Wayne Gretzky’s Hockey Hero

Every wide-eyed youngster has heroes. They can be fictional characters like the X-men, movie stars like Vin Diesel or The Rock. In the vast majority of cases, though, athletes fill that role for children. As it turns out, that’s even the case for kids who grow up to be star players themselves. Yes, even heroes have heroes.

Number 99 was a fan of No. 9. The Great One grew up worshipping Mr. Hockey.

“The first memory I have of Gordie Howe is meeting him as a 10-year-old,” Wayne Gretzky said. “A lot of times, when you meet your idol, you come away disappointed.

“That wasn’t the case with Gordie. He was such a kind, wonderful person to everyone he met. My father (Walter) and Gordie Howe are probably the two men who have had the most profound effect on my life.”

Gretzky’s respect and adulation for Howe only increased as the two men became peers. Gretzky turned pro with the WHA’s Indianapolis Racers in 1978, meaning he’d be playing against Howe’s New England Whalers.
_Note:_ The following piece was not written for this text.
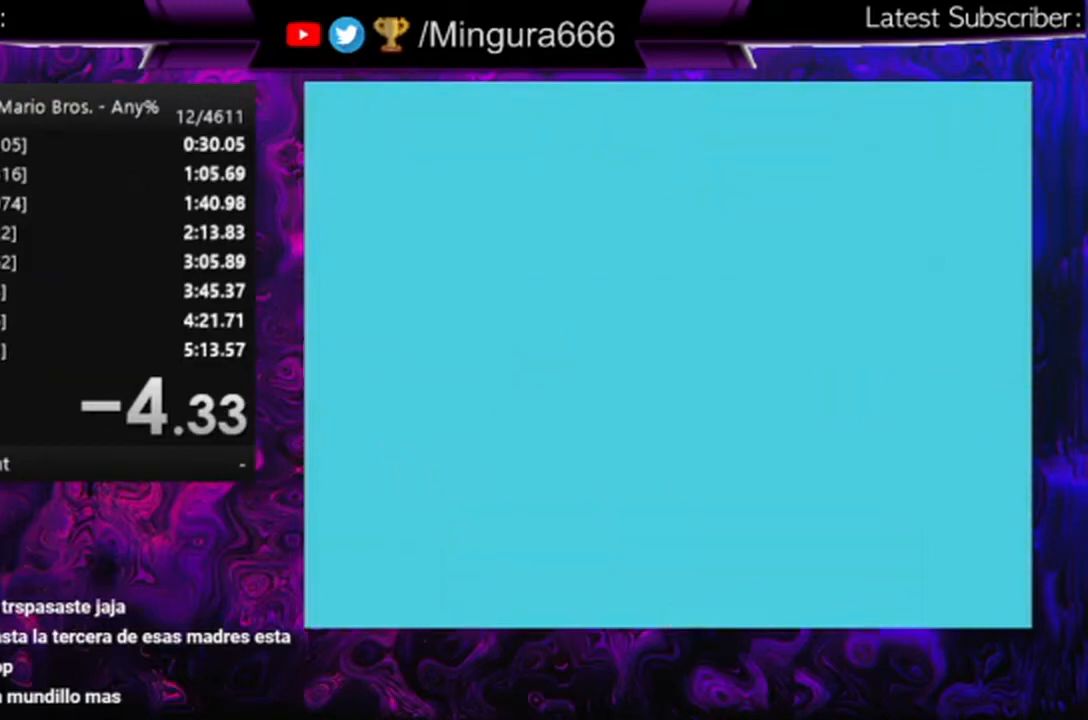
{"buttons": [], "events": [[200, "A", "up"], [233, "B", "up"]]}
They were teammates on the WHA All-Star Team that season.

“I always looked at Gordie Howe the same way I did when I was six years old,” Gretzky said.

Moving to the NHL the following season, Gretzky’s Edmonton Oilers did battle with Howe’s Hartford Whalers. Howe played in his final NHL All-Star Game that season, while Gretzky skated in his first.

Gretzky would go on to shatter all of Howe’s NHL career scoring marks but his ultimate goal was to be as good and kind a person as Mr. Hockey was throughout his life.

“We replace athletes through time,” Gretzky said. “In 10 years, another comes along, another hockey player comes along. But you don’t replace iconic people.

“Gordie was a special man and you don’t replace that. You might be able to have new hockey players but you don’t replace a person of his caliber.”

“He was just a super person — a great hockey player but a great human being.”

Howe was a first-ballot hall of famer in hockey, humility and humanity.

“I don’t know if I ever met another person in life that was never not bothered by it,” Gretzky suggested of the price of fame. “I remember walking through the airport with him when I was 18 years old and every single person I think in the airport knew and recognized him. He stood and took pictures and signed his name.

“He never thought that it was a burden. He thought it was part of his life. He was Gordie Howe and he understood it and probably understood who he was better than anyone.”